Becoming Part of The No-Food Chain
Held on a winter’s weekend on our campus as Beijing welcomed its first snow, students and teachers organised learning activities while holding a fast to raise awareness about world hunger. Food deprivation is not an issue that confronts our students but, for Mr Jonathan Mellen, Secondary Co-ordinator, it is crucial that they engage with serious issues that affect the global population.
This was echoed by Zhenwei Zhao (Y12) who felt it was a good way to put students in the shoes of those suffering from starvation. “We are growing up in a very warm and comfortable environment,” he said, pointing to the privilege he and his classmates enjoy, far removed from hunger or any deprivation in their day-to-day lives.
Explaining why she finally decided to participate in this activity that has been a feature of the YCIS Beijing CAS programme for over five years, Suri Son said she realised it was important to “create an enjoyable but meaningful event to help raise awareness of this global issue.”
The first 10 hours of the fast were the most challenging for Zhenwei. Yet, according to him, those hours gave him a better understanding of what a person experiences when denied food for a prolonged period.
The effects of hunger cause an expanding ripple that impacts each family’s ability to thrive, said Emily Zhong. “If people are hungry, how will they get education? How will they get a job?” she asked, touching upon a vicious cycle of despair.

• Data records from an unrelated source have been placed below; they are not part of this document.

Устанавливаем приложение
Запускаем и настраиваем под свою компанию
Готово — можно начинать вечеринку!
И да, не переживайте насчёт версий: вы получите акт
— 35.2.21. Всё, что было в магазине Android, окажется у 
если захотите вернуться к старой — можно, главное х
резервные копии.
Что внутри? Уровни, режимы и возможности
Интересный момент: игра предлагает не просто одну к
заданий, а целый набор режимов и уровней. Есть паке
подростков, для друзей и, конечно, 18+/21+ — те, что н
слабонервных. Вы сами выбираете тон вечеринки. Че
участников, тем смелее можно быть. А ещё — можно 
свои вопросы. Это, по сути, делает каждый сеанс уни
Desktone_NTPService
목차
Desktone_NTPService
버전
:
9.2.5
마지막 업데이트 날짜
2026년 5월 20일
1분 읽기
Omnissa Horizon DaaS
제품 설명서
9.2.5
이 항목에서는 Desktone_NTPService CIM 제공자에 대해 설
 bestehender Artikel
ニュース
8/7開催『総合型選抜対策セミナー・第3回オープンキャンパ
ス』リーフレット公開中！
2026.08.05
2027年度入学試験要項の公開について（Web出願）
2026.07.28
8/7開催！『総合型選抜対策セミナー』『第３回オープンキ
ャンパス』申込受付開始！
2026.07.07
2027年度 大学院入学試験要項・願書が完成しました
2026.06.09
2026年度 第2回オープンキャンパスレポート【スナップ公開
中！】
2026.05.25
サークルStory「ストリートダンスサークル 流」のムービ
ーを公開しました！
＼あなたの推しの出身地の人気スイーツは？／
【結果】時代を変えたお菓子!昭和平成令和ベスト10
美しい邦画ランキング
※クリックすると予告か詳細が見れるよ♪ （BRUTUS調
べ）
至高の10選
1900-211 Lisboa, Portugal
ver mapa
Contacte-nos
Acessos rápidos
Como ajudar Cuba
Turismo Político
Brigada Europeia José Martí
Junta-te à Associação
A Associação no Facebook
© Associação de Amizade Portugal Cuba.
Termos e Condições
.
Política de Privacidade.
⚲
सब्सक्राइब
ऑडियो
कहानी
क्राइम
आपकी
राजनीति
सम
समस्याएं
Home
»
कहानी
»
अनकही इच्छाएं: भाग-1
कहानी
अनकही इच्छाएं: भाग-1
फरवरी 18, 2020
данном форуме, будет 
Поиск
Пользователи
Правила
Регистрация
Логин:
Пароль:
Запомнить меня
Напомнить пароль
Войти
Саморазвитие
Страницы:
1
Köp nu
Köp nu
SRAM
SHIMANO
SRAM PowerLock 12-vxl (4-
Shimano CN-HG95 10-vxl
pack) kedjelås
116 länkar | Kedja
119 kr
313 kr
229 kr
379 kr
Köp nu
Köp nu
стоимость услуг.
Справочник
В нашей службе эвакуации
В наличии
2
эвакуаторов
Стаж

And then, The Hunger Games
To keep our students occupied during the fast, student leaders, Suri, Yeonji, Emmie, Eujin and Elly organised team-building activities that were held in the gym and buildings C and D.
Scavenger hunts, board games and TV shows ensured students had ample distraction to keep their mind off the growing hunger pangs as the clock ticked through 30 long hours.
After a sleepover on campus the boys and girls reconvened and Mr Mellen strummed a guitar for a lively musical chairs finale. Then, after some fun in the snow, came the pizzas along with a host of other steaming dishes.
As to how she could help in the battle to end world hunger, Alice Zhou offered a simple yet powerful solution, “Don’t waste food”. This, she said, should be combined with raising awareness and donations.
We look forward to more CAS based activities that will contribute to a better world.